### Task details
Return each entry exactly, omitting nothing.

### Input
=-=-=

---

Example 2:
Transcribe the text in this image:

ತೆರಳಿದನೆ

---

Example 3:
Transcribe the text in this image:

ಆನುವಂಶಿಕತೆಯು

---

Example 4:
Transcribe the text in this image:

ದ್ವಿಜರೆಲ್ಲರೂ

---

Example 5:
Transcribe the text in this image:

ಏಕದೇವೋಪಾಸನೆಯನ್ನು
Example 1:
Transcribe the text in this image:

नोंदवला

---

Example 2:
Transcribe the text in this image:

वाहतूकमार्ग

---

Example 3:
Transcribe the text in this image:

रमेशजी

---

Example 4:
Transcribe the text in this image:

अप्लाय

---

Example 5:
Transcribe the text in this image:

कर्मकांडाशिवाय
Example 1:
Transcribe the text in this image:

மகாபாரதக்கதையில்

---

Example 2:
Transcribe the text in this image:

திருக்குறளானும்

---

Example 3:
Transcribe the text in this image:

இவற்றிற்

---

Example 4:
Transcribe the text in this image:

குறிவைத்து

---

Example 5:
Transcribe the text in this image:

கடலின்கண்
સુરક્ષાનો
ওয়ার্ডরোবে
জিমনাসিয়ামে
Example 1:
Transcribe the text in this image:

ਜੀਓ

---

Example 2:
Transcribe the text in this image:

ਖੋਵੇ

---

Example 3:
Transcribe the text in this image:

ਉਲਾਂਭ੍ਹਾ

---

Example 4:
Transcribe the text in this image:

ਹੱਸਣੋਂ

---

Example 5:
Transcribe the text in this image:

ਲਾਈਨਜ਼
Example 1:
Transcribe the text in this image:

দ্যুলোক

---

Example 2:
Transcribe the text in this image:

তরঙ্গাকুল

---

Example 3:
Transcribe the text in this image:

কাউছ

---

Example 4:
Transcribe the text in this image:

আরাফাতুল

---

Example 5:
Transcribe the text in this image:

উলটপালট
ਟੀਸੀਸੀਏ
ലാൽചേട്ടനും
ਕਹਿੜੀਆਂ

=-=-=

### Written answer
---

Example 2:
Transcribe the text in this image:

ತೆರಳಿದನೆ

---

Example 3:
Transcribe the text in this image:

ಆನುವಂಶಿಕತೆಯು

---

Example 4:
Transcribe the text in this image:

ದ್ವಿಜರೆಲ್ಲರೂ

---

Example 5:
Transcribe the text in this image:

ಏಕದೇವೋಪಾಸನೆಯನ್ನು
Example 1:
Transcribe the text in this image:

नोंदवला

---

Example 2:
Transcribe the text in this image:

वाहतूकमार्ग

---

Example 3:
Transcribe the text in this image:

रमेशजी

---

Example 4:
Transcribe the text in this image:

अप्लाय

---

Example 5:
Transcribe the text in this image:

कर्मकांडाशिवाय
Example 1:
Transcribe the text in this image:

மகாபாரதக்கதையில்

---

Example 2:
Transcribe the text in this image:

திருக்குறளானும்

---

Example 3:
Transcribe the text in this image:

இவற்றிற்

---

Example 4:
Transcribe the text in this image:

குறிவைத்து

---

Example 5:
Transcribe the text in this image:

கடலின்கண்
સુરક્ષાનો
ওয়ার্ডরোবে
জিমনাসিয়ামে
Example 1:
Transcribe the text in this image:

ਜੀਓ

---

Example 2:
Transcribe the text in this image:

ਖੋਵੇ

---

Example 3:
Transcribe the text in this image:

ਉਲਾਂਭ੍ਹਾ

---

Example 4:
Transcribe the text in this image:

ਹੱਸਣੋਂ

---

Example 5:
Transcribe the text in this image:

ਲਾਈਨਜ਼
Example 1:
Transcribe the text in this image:

দ্যুলোক

---

Example 2:
Transcribe the text in this image:

তরঙ্গাকুল

---

Example 3:
Transcribe the text in this image:

কাউছ

---

Example 4:
Transcribe the text in this image:

আরাফাতুল

---

Example 5:
Transcribe the text in this image:

উলটপালট
ਟੀਸੀਸੀਏ
ലാൽചേട്ടനും
ਕਹਿੜੀਆਂ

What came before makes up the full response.